A Sweet and Sour Tale
Various causes for the absence of bees have been speculated, from mysterious diseases to insecticide reactions, etc. The plain fact is that, just when they are in critical annual demand for commercial pollination requirements, beekeepers and farmers are having to make do with far fewer viable colonies than previously. Many beekeepers as well as entomologists are scratching their heads, admitting nothing like this and on this scale has been witnessed before.
A peculiarity of the crisis is that the worker bees have just taken off, either with their queens or leaving them to die in the hives untended. Might there be a microorganism or a commonly used pesticide that is affecting bees' orientation, weakening their immune systems, or heightening their susceptibility to stress? Though there is speculation, as yet the catalysts for a mass bee exodus have not been identified.
Bees have been having problems for some time. Through the effects of loss of natural habitat, insecticides, parasites, and a growing number of diseases to which they are vulnerable, even with the influx and spread of bee populations from our southern neighbors, both wild and domestic bee populations in this country have dropped roughly in half over the past 50 years, per National Geographic News ("Bee Decline May Spell End of Some Fruits, Vegetables," by John Roach; October 5, 2004). There have been mites noted, for example, seriously weakening or killing our bees since the 1980s. Some think this country's original European honeybee species may have already been reduced to only 5% or less of their peak population numbers.
It is hoped that, whatever is behind the present loss of bee colonies, termed "colony collapse syndrome" (CCD), solutions will be found either directly in nature or through human intervention. If the vacuum is not filled by wild bees, new colonies might be imported from still viable bee species areas. But, given the extent of the CCD phenomenon, all this could take plenty of time and be rather costly. And it is quite possible that the ways nature solves the problem would not be so satisfactory from a human standpoint. As one illustration, the less docile, Africanized or "killer bees" (now quite prevalent in the southwestern U.S., despite the problems with diminishing domestic European bee breeds elsewhere) may expand their territories, filling a vital need but bringing new hassles for safe bee handling.

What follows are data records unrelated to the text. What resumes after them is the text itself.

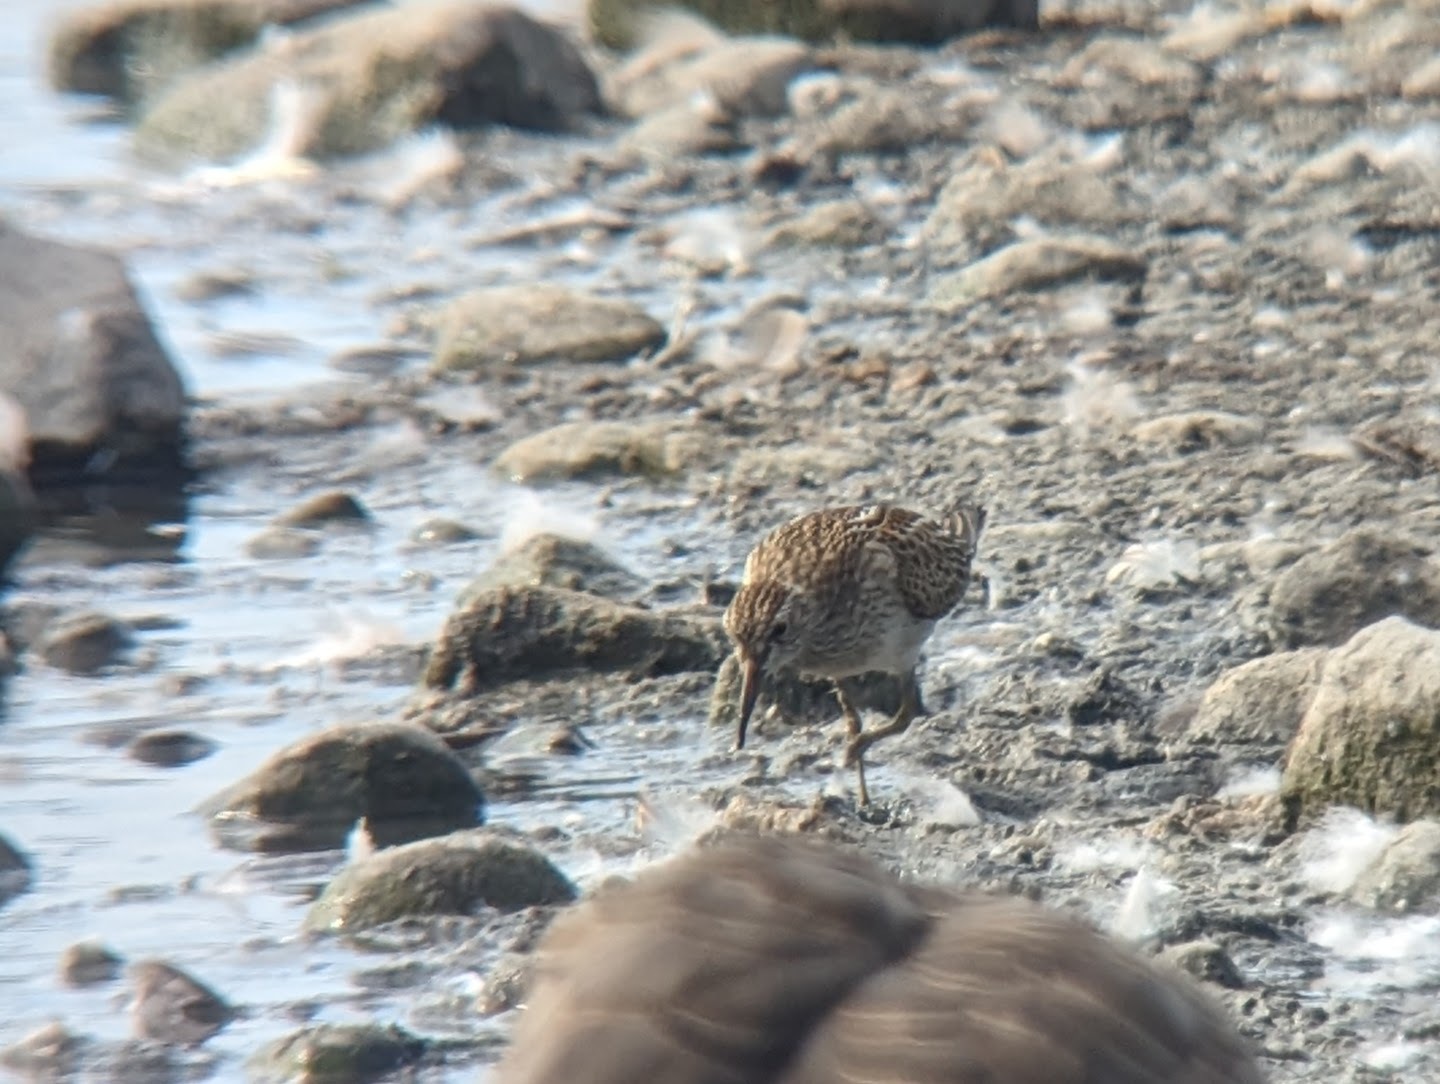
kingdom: Animalia
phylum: Chordata
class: Aves
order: Charadriiformes
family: Scolopacidae
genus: Calidris
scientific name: Calidris melanotos
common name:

Besides the loss of honey production inherent in bees' flight, about one-third of U.S. foods depend entirely or in large part on honeybee pollination. If bees are now in severe decline, there will almost certainly be significant damage to our homegrown food supply as well as to major portions of the economy. In CA, for instance, almonds are a really big crop, providing 90% of the world's supply. They are 100% dependent on honeybees for pollination and growth.
Other domestic crops or trees heavily reliant on honeybees include apples, melons, blueberries, alfalfa, cherries, kiwi fruit, oranges, avocados, lemons, cucumbers, grapes, and many nuts. These are all non-native flora. Honeybees were not part of the biological mix prior to Europeans' and their agricultural heritage's entries into the western hemisphere.
As with abundant changes likely to be wrought by global warming, the processes, resolutions, and overall ramifications of this alteration in the pollination status quo are as yet unclear. At worst, several thousand beekeepers may lose their livelihoods, Americans may need to do without a substantial percentage of their preferred foods, and our agricultural and related industries will take a major economic hit over the next few years. At best, the missing bees will be replaced in short order, and the current puzzle of disappearing colonies will not turn out to be an important factor by next year's time for pollinating farm crops, fruit and nut trees, etc.
More probably, of course, the impact will fall between the most pessimistic or optimistic scenarios, and will have lingering consequences. Will our monoculture style of farming (which puts great emphasis on just a relatively few plant species each dominating an area, that are then vulnerable to a single environmental change such as the loss of a local pollinating species) need to be adjusted? Will beekeepers need to stop the practice of shipping bees around the country to pollinate where and when they are needed, which some think may be too stressful for colonies? Will the trend continue of decline in honeybee populations, from sprawl, bee-eating moths or mites, viruses, fungi, ground species of bees being decimated (in the south) by fire ants, poor bee nutrition, stress, or insecticide effects? Will other natural pollinators be found to replace the now missing bees before major crop losses? Will the federal government step in to help sustain beekeepers and farmers financially until solutions can be worked out? Will we be required to buy our many bee dependent crops, at extra expense, from farms overseas where bee colonies still thrive? Or will some major foods now in our diets vanish soon after the demise of our bees? Stay tuned.
Meanwhile, the plummeting bee population is merely one of many added challenges likely facing the nation's agricultural industry, along with rising temperatures in many places, more frequent droughts, higher average storm intensities, the expansion into new areas of highly successful predator species, more diseases to which crops and cattle are vulnerable, and so on.